"Tidak, pak, saya tidak bisa. Saya memiliki janji kepada orang tua saya, juga kepada Sang Khalik, untuk menjaga kesucian diri saya. Saya tidak bisa menerima tawaran bapak. Saya mohon maaf, pak."
Wajah pak bos berubah masam. Bibirnya sedikit mengucap sumpah serapah, walaupun tidak jelas tertangkap di telinga Dina. Akhirnya ia berseru, "Ya, sudah, kamu bereskan pekerjaan - pekerjaan itu. Ingat, harus selesai malam ini! Jika tidak, kamu akan saya berhentikan. Ingat itu!"
Dengan berat hati, Dina mengangguk, "Baik, pak. Saya akan selesaikan malam ini."
Dina mengambil berkas - berkas itu dan mohon diri.

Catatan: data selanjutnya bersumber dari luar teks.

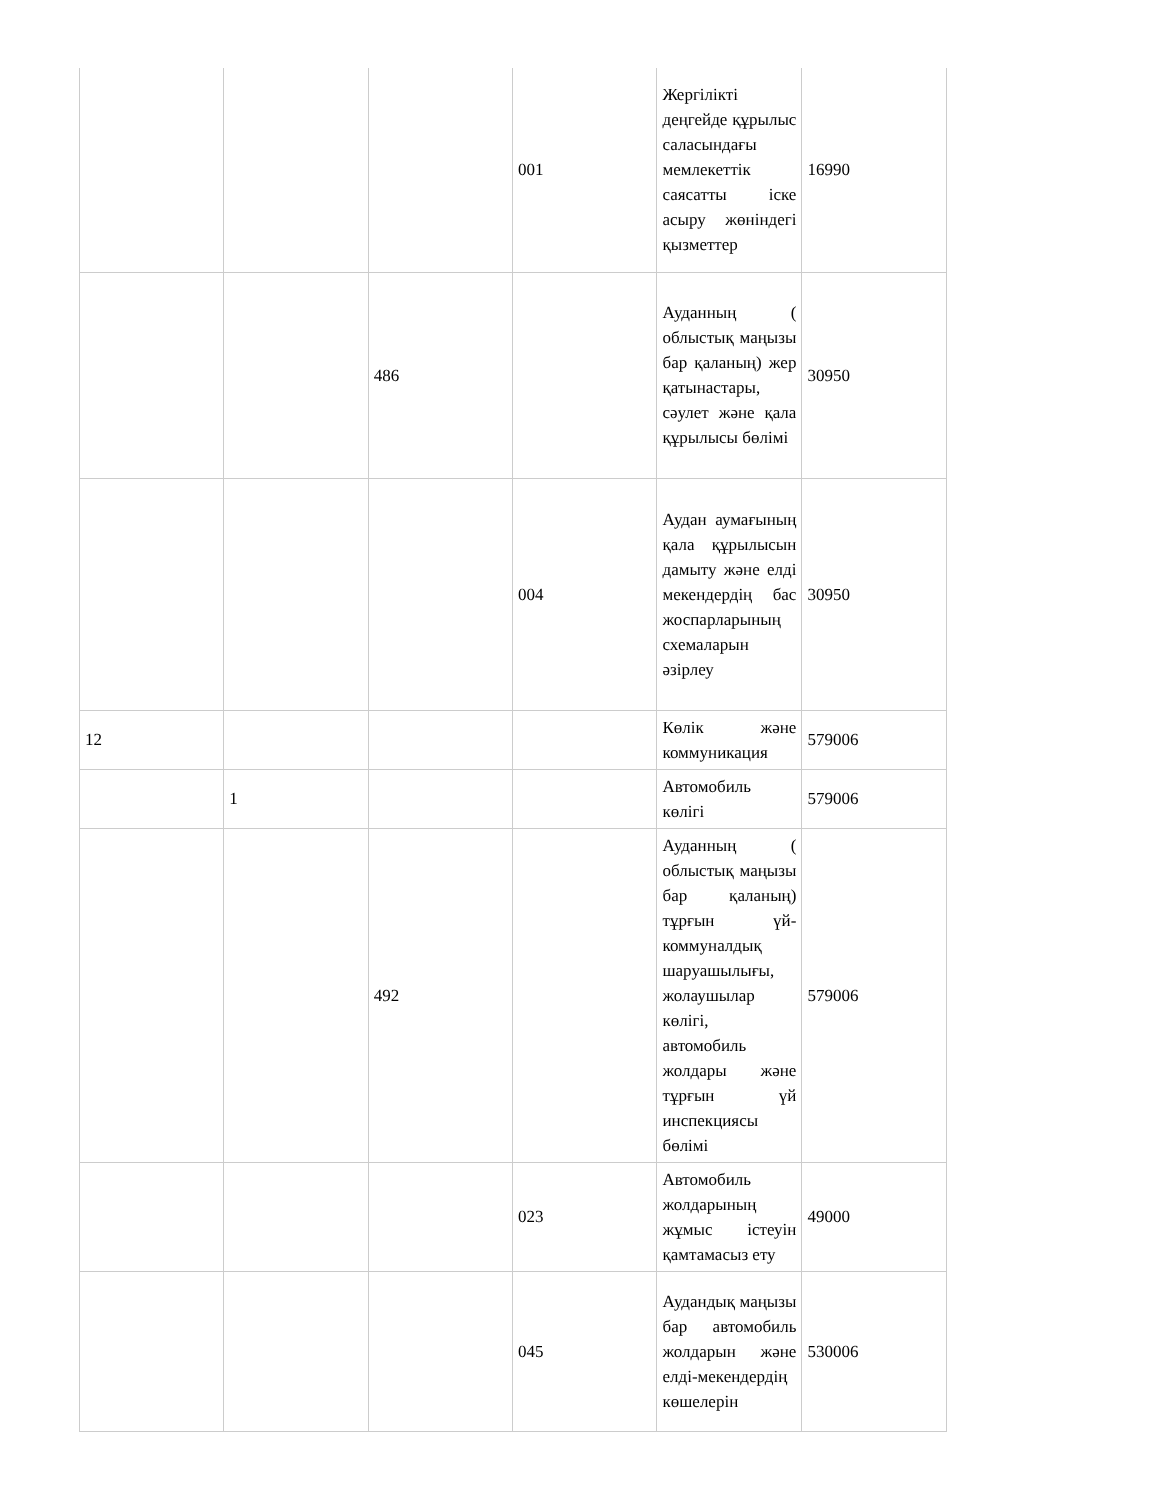| | | | 001 | Жергілікті деңгейде құрылыс саласындағы мемлекеттік саясатты іске асыру жөніндегі қызметтер | 16990 |
| | | 486 | | Ауданның ( облыстық маңызы бар қаланың) жер қатынастары, сәулет және қала құрылысы бөлімі | 30950 |
| | | | 004 | Аудан аумағының қала құрылысын дамыту және елді мекендердің бас жоспарларының схемаларын әзірлеу | 30950 |
| 12 | | | | Көлік және коммуникация | 579006 |
| | 1 | | | Автомобиль көлігі | 579006 |
| | | 492 | | Ауданның ( облыстық маңызы бар қаланың) тұрғын үй-коммуналдық шаруашылығы, жолаушылар көлігі, автомобиль жолдары және тұрғын үй инспекциясы бөлімі | 579006 |
| | | | 023 | Автомобиль жолдарының жұмыс істеуін қамтамасыз ету | 49000 |
| | | | 045 | Аудандық маңызы бар автомобиль жолдарын және елді-мекендердің көшелерін | 530006 |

Walaupun tubuhnya lelah, namun Dina merasa bahwa langkah - langkahnya mantap. Entah dari mana kekuatan itu berasal. Setibanya di ruangan, Renny terkejut melihatnya membawa banyak berkas.
"Kamu tidak menerima tawarannya? Kamu benar - benar gila, Dina!"
Giliran Dina yang terkejut. "Apa maksudmu, Renny?"
Renny menaikkan alis, "Semua orang di kantor ini juga sudah tahu. Ini adalah rahasia perusahaan. Apa kamu tidak curiga waktu aku tiba - tiba pulang hari Senin lalu?"
Dina terkejut. "Kamu menerima tawarannya?"
"Tentu saja. Siapa yang mau berurusan dengan data - data bodoh ini, sis. Apalagi rumah pak bos ternyata besar, isinya membuat kamu nyaman dan lupa daratan. Tapi..."
"Tapi apa?"
Renny menengok memandangi Dina dan menunjukkan wajah menyesal, "Kejadian di malam itu terngiang - ngiang, sis, selalu terbayang di setiap malam setiap aku mau tidur. Aku tidak bisa bilang di sini, karena aku takut percakapan kita ada yang dengar, tapi aku berani bilang bahwa kamu membuat keputusan yang tepat. Kamu benar dalam mempertahankan harga dirimu, sis."